[Document layout detection data]
#####

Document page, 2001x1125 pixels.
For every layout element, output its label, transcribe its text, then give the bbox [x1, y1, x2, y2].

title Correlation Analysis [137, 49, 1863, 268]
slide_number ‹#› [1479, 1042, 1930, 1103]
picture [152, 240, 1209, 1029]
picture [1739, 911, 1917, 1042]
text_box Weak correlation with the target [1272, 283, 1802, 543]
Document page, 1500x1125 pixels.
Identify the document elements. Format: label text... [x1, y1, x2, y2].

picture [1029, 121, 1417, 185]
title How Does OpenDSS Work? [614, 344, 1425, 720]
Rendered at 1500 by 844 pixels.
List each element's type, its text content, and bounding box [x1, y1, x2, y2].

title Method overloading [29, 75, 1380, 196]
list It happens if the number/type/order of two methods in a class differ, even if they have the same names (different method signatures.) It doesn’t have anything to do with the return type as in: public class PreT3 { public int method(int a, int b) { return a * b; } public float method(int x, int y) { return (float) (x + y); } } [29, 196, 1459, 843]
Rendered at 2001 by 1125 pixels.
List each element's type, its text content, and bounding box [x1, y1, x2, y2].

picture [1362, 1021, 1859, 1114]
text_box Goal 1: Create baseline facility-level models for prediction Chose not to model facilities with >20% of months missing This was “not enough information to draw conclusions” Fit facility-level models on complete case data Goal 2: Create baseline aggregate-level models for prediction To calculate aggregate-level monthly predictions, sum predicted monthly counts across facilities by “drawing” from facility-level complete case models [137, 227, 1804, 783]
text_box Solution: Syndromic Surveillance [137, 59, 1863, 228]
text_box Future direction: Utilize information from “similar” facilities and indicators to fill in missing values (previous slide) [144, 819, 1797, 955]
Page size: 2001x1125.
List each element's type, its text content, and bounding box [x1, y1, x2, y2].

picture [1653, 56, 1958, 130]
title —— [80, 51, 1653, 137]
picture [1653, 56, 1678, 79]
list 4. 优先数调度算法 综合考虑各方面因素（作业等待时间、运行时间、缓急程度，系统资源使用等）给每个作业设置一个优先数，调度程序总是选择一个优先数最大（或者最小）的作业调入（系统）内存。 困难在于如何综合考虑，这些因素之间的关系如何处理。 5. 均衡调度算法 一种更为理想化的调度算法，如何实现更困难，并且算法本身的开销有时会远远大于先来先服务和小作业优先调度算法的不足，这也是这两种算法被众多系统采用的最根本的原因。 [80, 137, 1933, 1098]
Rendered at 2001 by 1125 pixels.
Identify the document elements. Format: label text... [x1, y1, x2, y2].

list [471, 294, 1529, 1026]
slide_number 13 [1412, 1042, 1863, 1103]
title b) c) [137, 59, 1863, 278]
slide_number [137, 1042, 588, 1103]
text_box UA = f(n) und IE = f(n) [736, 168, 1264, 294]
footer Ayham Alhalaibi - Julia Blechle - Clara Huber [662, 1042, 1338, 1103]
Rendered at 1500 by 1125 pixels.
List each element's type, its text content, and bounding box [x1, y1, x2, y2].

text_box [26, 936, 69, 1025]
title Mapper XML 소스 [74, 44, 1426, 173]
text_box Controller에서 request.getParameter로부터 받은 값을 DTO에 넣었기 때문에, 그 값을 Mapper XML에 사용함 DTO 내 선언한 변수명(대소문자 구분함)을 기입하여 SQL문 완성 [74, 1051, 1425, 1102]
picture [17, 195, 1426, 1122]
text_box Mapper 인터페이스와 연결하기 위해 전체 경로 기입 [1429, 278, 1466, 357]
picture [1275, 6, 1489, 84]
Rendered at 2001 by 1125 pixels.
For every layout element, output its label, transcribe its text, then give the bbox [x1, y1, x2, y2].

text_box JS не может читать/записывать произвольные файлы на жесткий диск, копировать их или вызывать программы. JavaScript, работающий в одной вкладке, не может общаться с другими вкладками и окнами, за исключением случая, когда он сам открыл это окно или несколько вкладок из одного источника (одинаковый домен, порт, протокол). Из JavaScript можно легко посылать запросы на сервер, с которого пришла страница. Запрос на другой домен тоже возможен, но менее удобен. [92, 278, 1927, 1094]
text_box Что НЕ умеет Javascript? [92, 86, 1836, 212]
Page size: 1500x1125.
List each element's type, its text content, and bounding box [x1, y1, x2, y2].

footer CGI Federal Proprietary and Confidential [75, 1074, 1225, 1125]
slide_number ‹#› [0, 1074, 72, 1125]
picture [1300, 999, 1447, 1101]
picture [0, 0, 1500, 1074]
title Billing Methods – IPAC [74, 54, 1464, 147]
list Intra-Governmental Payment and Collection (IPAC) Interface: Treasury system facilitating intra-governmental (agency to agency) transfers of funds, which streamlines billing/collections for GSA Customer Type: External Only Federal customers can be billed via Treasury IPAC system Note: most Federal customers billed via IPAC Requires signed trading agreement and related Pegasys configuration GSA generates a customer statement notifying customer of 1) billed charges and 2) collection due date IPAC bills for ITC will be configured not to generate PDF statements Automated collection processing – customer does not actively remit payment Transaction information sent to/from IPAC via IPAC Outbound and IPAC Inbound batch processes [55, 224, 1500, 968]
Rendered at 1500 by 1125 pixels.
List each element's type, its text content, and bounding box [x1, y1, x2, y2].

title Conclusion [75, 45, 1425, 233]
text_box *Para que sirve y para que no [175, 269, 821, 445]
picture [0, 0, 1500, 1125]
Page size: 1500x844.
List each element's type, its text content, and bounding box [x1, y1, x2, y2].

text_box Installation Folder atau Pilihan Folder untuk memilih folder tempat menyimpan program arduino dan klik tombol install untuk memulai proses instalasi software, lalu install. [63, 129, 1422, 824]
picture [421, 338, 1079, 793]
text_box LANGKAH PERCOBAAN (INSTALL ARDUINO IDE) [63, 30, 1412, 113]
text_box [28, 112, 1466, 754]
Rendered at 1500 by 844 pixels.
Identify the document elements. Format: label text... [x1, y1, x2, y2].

#####

** PROBLEM STATEMENT **
In the entries, find the line containing "Page size: 1500x844." and output it and all remaining lines exactly.

** FINAL ANSWER **
Page size: 1500x844.
List each element's type, its text content, and bounding box [x1, y1, x2, y2].

text_box Installation Folder atau Pilihan Folder untuk memilih folder tempat menyimpan program arduino dan klik tombol install untuk memulai proses instalasi software, lalu install. [63, 129, 1422, 824]
picture [421, 338, 1079, 793]
text_box LANGKAH PERCOBAAN (INSTALL ARDUINO IDE) [63, 30, 1412, 113]
text_box [28, 112, 1466, 754]
Rendered at 1500 by 844 pixels.
Identify the document elements. Format: label text... [x1, y1, x2, y2].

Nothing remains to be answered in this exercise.